Dans le cas qui nous occupe, nous avons sacrifié quasiment 100 % de notre liberté contre une sécurité aléatoire, puisque 100 % de sécurité ne peut pas s’obtenir raisonnablement. Ce qui explique d’ailleurs l’extension toujours plus grande de l’espionnage général et la perte de liberté qui l’accompagne comme son ombre. Jusqu’où cela pourra t’il aller ? Jusqu’à l’écroulement du système lui-même sous son propre poids.

La liberté est un fardeau, Monsieur Snowden. C’est un poids lourd à porter et la plupart des épaules de nos contemporains ne sont pas assez fortes pour en supporter la charge et l’exigence. La responsabilité de soi-même, qui est le fondement de toute liberté, est un masque grimaçant qui effraie désormais la plupart de nos contemporains.

Vous pensez que nous exagérons ?
Voyons cela.
Les dénonciations de Wikileaks ont-elles changées quoi que ce soit ?
Le soldat Bradley Mannings est-il libéré ? Y a t’il eu des manifestations pour sa libération par des populations en délire ? Non, bien au contraire.
Les guerres menées au nom du Bien en Afghanistan, en Irak, en Libye, et aujourd’hui en Syrie, ont-elles menées à des manifestations d’envergure pour s’y opposer ? Les mensonges incroyables que l’on nous a servi sans vergogne pour les justifier ont-ils été dénoncé et leurs auteurs ont-ils été jugés ? Y a t’il eu des manifestations de la population pour protester contre cela ? Pas que nous sachions.
Nous avons écrit plus haut que vous vous étiez trompé d’époque, Monsieur Snowden. Effectivement nous ne sommes pus à l’époque de la guerre du Vietnam qui, elle, a provoqué de fortes résistance parmi la population qui ont fini par amener le Président Nixon à se retirer du Vietnam.
Qui manifeste aujourd’hui ? Personne.

Vous avez déclaré lors de votre interview au Guardian le 9 Juin dernier :

« Je ne veux pas vivre dans une société qui fait ce genre de choses (espionnage général etc). Je ne veux pas vivre dans un monde dans lequel tout ce que je peux faire où dire est enregistré. Ce n’est pas quelque-chose que je suis disposé à supporter où à accepter. »

C’est bien là le problème, Monsieur Snowden, parce-que vous êtes un des rares qu’indispose encore le fait de devoir survivre dans un monde tel que celui-ci. Car, comme déjà dit, non seulement la majorité des populations d’aujourd’hui ne sont pas indisposée par le meilleur des mondes en devenir, mais en plus elles exigent l’avènement du panopticon généralisé.

Pour assurer leur sécurité et leur bien-être.

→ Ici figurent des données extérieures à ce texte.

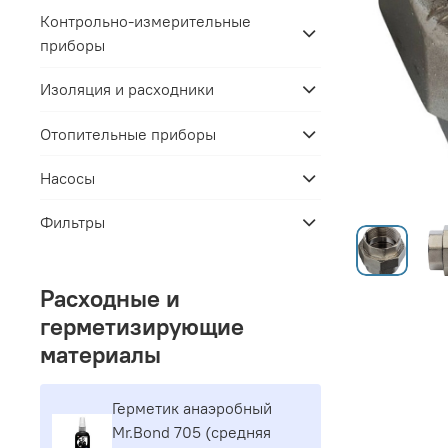
Контрольно-измерительные
приборы
Изоляция и расходники
Отопительные приборы
Насосы
Фильтры
Расходные и
герметизирующие
материалы
Герметик aнaэpoбный
Mr.Bond 705 (средняя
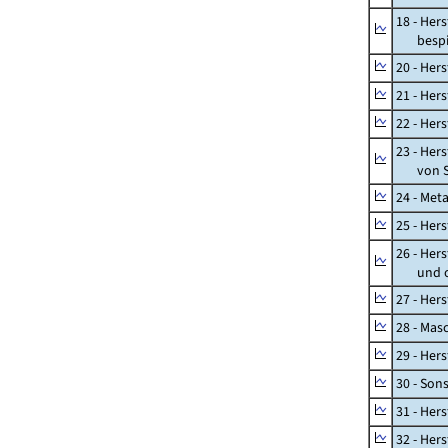
18 - Her
bespiel
20 - Her
21 - Her
22 - Her
23 - Her
von St
24 - Met
25 - Her
26 - Her
und opt
27 - Her
28 - Mas
29 - Her
30 - Son
31 - Her
32 - Her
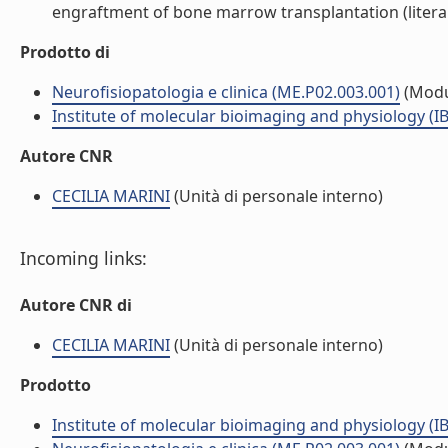
engraftment of bone marrow transplantation (litera
Prodotto di
Neurofisiopatologia e clinica (ME.P02.003.001)
(Modu
Institute of molecular bioimaging and physiology (I
Autore CNR
CECILIA MARINI
(Unità di personale interno)
Incoming links:
Autore CNR di
CECILIA MARINI
(Unità di personale interno)
Prodotto
Institute of molecular bioimaging and physiology (I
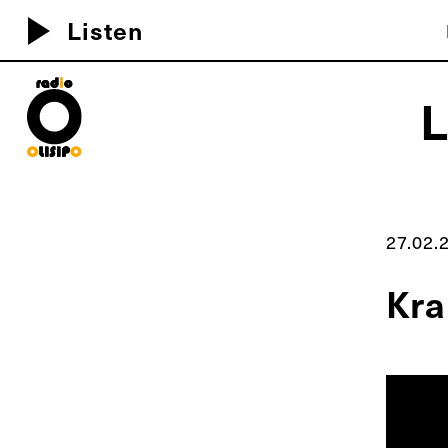
play_arrow
Listen
MEU D
27.02.
Kra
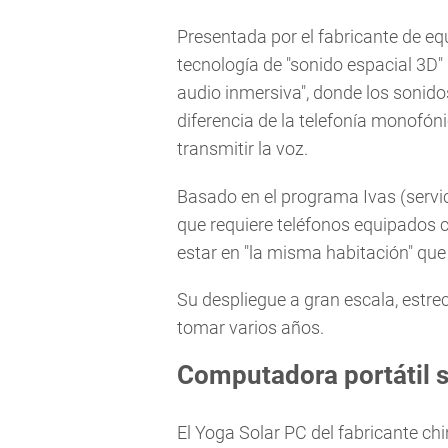
Presentada por el fabricante de eq
tecnología de "sonido espacial 3D"
audio inmersiva", donde los sonido
diferencia de la telefonía monofóni
transmitir la voz.
Basado en el programa Ivas (servic
que requiere teléfonos equipados c
estar en "la misma habitación" que 
Su despliegue a gran escala, estr
tomar varios años.
Computadora portátil s
El Yoga Solar PC del fabricante chi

Car de leur liberté ils s’en moquent.

Stuart-Mill avait bien compris ce mécanisme qui provoque l’abaissement de l’homme :

"Un état qui abaisse ses citoyens afin d'en faire des instruments plus dociles entre ses mains, fut-ce dans leur intérêt, finira par s'apercevoir qu'on ne peut rien faire de grand avec de petits hommes."


C’est ce que vous n’avez pas compris, Monsieur Snowden : vous êtes trop grand pour eux.

Mais pour le moment tout le monde est content à Cochon sur Terre, le meilleur des mondes.